A support vector machine was fitted to the data using a 70/30 training/test split. A sigmoid kernel was used with tuning parameters cost = 2, coef0 = .1 and gamma = .01 selected by 10-fold cross validation over a grid search. The SVM gave the same result as logistic regression, however the logistic regression model is preferred because it has greater interpretability.

Accuracy Sensitivity Specificity
0.88 0.94 0.78
Predicted Actual
Low Risk High Risk
Low Risk 29 3
High Risk 8 51

XG Boosting

The eXtreme Gradient Boosting model was fit using cross validation to determine the tuning parameter nround to be 456. The XG boost performed slightly worse than the other models.

Accuracy Sensitivity Specificity
0.82 0.85 0.78
Predicted Actual
Low Risk High Risk
Low Risk 29 8
High Risk 8 46

Take Aways

  • The logistic regression model was able to classify roughly 88% of test observations accurately with higher interpretability than other similar performing models. Furthermore, 94% of patients at high risk for heart attack were successfully classified.

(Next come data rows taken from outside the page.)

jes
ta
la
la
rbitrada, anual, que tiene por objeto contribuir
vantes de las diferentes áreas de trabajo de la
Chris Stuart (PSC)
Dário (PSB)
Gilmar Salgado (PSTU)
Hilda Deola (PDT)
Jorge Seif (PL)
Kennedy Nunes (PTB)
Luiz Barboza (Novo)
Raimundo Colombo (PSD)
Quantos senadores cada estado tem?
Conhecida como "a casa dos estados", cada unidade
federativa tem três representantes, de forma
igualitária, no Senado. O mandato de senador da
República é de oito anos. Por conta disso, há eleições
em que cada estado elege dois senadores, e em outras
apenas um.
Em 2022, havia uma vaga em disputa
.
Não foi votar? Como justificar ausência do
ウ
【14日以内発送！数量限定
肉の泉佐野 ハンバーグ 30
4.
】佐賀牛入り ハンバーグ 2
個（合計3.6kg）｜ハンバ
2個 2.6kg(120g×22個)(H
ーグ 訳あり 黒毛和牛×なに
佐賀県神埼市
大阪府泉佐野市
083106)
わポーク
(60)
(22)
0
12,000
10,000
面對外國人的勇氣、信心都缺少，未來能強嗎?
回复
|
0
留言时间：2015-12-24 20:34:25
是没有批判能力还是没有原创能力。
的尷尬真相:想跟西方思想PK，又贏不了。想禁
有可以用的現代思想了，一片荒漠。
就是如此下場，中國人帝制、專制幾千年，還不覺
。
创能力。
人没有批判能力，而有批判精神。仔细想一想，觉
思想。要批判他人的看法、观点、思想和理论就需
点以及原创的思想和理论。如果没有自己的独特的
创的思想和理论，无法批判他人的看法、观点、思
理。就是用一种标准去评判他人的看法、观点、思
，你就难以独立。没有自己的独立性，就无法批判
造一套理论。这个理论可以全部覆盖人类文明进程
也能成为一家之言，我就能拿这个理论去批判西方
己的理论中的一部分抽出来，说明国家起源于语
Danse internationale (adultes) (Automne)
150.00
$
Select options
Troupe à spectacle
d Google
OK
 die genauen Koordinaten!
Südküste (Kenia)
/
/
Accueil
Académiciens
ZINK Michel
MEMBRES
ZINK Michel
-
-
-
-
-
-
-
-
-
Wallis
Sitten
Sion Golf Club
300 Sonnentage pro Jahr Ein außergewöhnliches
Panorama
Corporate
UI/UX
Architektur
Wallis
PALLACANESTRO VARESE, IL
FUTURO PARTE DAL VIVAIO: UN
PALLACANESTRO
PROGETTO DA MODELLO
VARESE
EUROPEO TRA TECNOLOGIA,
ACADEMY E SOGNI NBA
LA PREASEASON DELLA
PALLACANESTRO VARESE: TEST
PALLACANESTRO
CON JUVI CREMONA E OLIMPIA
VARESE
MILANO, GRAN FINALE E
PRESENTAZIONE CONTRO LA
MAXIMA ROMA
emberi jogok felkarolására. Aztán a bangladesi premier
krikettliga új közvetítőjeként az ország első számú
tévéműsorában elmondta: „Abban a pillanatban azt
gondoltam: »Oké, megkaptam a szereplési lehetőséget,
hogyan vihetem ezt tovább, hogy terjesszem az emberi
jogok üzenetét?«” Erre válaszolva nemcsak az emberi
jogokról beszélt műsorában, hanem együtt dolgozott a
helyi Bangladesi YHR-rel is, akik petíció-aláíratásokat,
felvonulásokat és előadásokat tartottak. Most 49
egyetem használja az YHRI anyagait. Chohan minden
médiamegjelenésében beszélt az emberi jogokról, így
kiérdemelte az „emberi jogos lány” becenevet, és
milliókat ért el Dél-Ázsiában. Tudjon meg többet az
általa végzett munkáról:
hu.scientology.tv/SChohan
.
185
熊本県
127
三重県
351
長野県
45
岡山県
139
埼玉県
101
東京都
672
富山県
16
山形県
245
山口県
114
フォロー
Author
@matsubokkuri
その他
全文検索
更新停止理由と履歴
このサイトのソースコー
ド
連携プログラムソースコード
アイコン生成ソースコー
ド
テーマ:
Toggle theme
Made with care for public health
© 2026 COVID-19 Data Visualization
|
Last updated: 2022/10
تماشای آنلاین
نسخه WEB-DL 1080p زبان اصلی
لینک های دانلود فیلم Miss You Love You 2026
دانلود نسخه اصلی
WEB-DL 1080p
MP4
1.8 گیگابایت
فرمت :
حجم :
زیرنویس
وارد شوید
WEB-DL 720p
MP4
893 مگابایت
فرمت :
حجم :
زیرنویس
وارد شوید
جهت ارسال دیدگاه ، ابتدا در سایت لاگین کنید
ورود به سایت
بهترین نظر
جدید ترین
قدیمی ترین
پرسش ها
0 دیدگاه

  • The presence of chest pain, specifically atypical angina or non-anginal pain were the most important predictors of risk for heart attack in the chosen model.

  • Females present in this data set appear to be at a higher risk of heart attack than males.

  • Having a higher ‘caa’, the number of major blood vessels appears to reduce the probability of being higher risk for a heart attack

  • Overall the data present creates a strong classification model.